Oh My God it’s Curry Week AND it’s Chocolate Week! All in the same week! Now that’s a good week. To celebrate, we’re sharing our curry and chocolate recipes. The curry one is cheap as chips. Or more accurately, cheap as chapatis. Which should leave you enough cash to not only eat out at your favourite Indian restaurant, but also to make our chocolate recipe.
Chapattis are the staple diet for millions in India, Pakistan, Bangladesh, Sri Lanka and Nepal. If you’ve never made them before, or even if you have, have a go this week and send us pics of the results.
OK, before we get started. 1) Chapattis need chapatti flour. If you can’t get special chapatti flour, use wholemeal flour, but sift out the bran. This is important. With the bran, they won’t roll properly, they will be hard and crispy and just wrong. Get sifting. 2) Chapatti dough needs to rest for a few hours, so plan ahead. 3) Chapattis are absolutely necessary for Curry Week, so don’t delay, get started today!
Makes enough for 2 hungry people or 4 not so hungry people
- 2 cups of chapatti flour
- Cold water
- You will also need a tawa (chapatti pan) or a heavy bottomed frying pan
- Mix the flour with enough water to make a soft but not wet dough
- Knead by hand for 10 minutes, or in a mixer/food processor for 3 minutes.
- Place in a greased plastic bag, or lidded container and put in the fridge for at least 6 hours or overnight.
- To cook, pull off a golfball sized piece of dough, and shape into a ball. Flatten on your work surface. Roll out into a round, nice and thin, but no bigger than your pan.
- Heat your pan (no oil or grease at all please) and when it’s hot, slap on your chapatti.
- Start preparing the next chapatti, while keeping an eye on the one in the pan. When it starts to bubble up, flip it over to cook the other side. It should take a minute or less, so be watchful.
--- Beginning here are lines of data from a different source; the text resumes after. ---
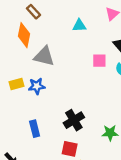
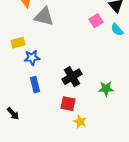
pink square: (99, 61) -> (96, 21), turned -32
blue star: (37, 86) -> (32, 58), moved

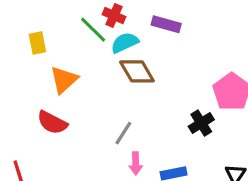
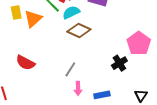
brown diamond: (137, 71) -> (79, 30), turned -35
orange triangle: (64, 80) -> (33, 19), moved

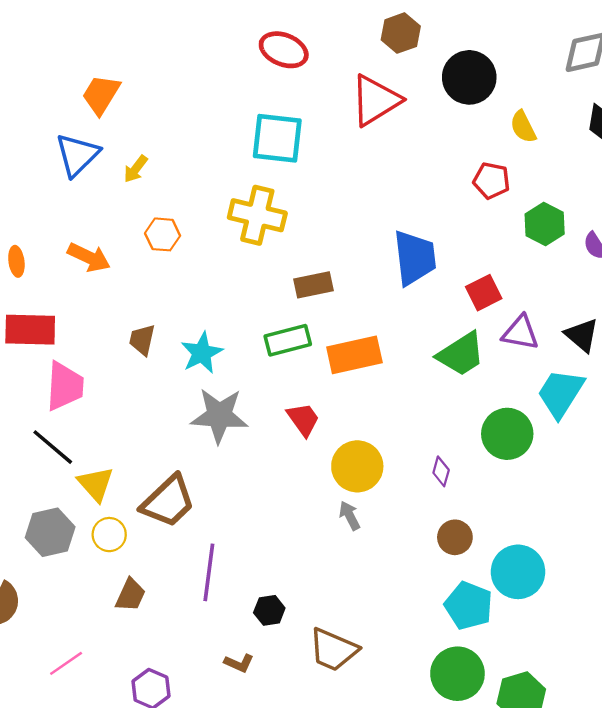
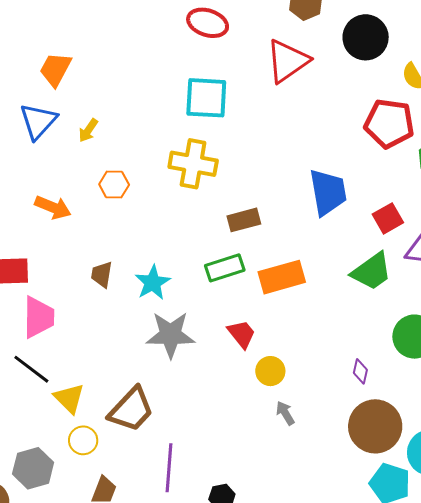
red pentagon: (491, 181) -> (389, 123), size x1.6
yellow circle: (357, 466) -> (270, 371), moved, size x0.7
gray hexagon: (50, 532) -> (33, 468), moved
brown circle: (455, 537) -> (375, 426), size x1.8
- When it’s done on both sides (don’t let it brown) wrap in a clean tea towel and keep warm.
- Cook the next one. Keep on going till you’ve used up all the dough. Serve while hot.
Tasty and nutritious, dhal is easy to make once you know how. And once you’ve got the right things in your storecupboard, it’s really cheap too. Of course, you can splash out and add other stuff, but this is the basic recipe. We’ve used split red lentils because they’re easy to get hold of and cook in no time. You should be able to get all the spices in the supermarket, but they are much much cheaper in Asian supermarkets. If you can’t get Asafetida, don’t worry, just leave it out. Right then, Curry Week, here we come!
Feeds 2 hungry people or 4 not so hungry people. With maybe some left over. Which you can freeze.
For the dhal
- 100g lentils
- ½ tin tomatoes, preferably blended, but not necessary.
- 2cm of root ginger peeled and finely chopped
- ½ tsp salt
- ½ tsp turmeric
- ½ tsp chilli powder
- 30g soft brown sugar (or whatever you’ve got)
- Small handful of fresh coriander
For the tarka (spiced oil)
- 25 ml veg oil
- 1 dried chilli snapped in half
- ½ tsp cumin seeds
- ½ tsp mustard seeds
- Pinch asafoetida
- Put the lentils in a pan and cover with boiling water. Bring to the boil and then simmer til they are soft. Keep an eye on them. If it’s looking dry, add more water, but don’t drown it.
- When the lentils are soft, add the tomatoes, and simmer til everything’s becoming a bit mushy
- Add the salt, ginger, turmeric, sugar, chili powder and coriander and mix well.
- For the tarka: In a small pan, heat the oil and add the chilli, cumin seeds, mustard seeds, and asafoetida. Carefully head till the seeds start to pop.
- Pour the oil over the hot dhal. Stand back as it’s likely to splutter.
- Stir well and serve with the chapattis.
There you go, food for next to nothing. Though of course, if you want to add in more glamorous dishes to the meal, go for it. Chicken Madras? Mushroom Korma? Whatever takes your fancy – it’s Curry Week, after all! We’ll give you our chocolate recipe later in the week, just to make your week perfect!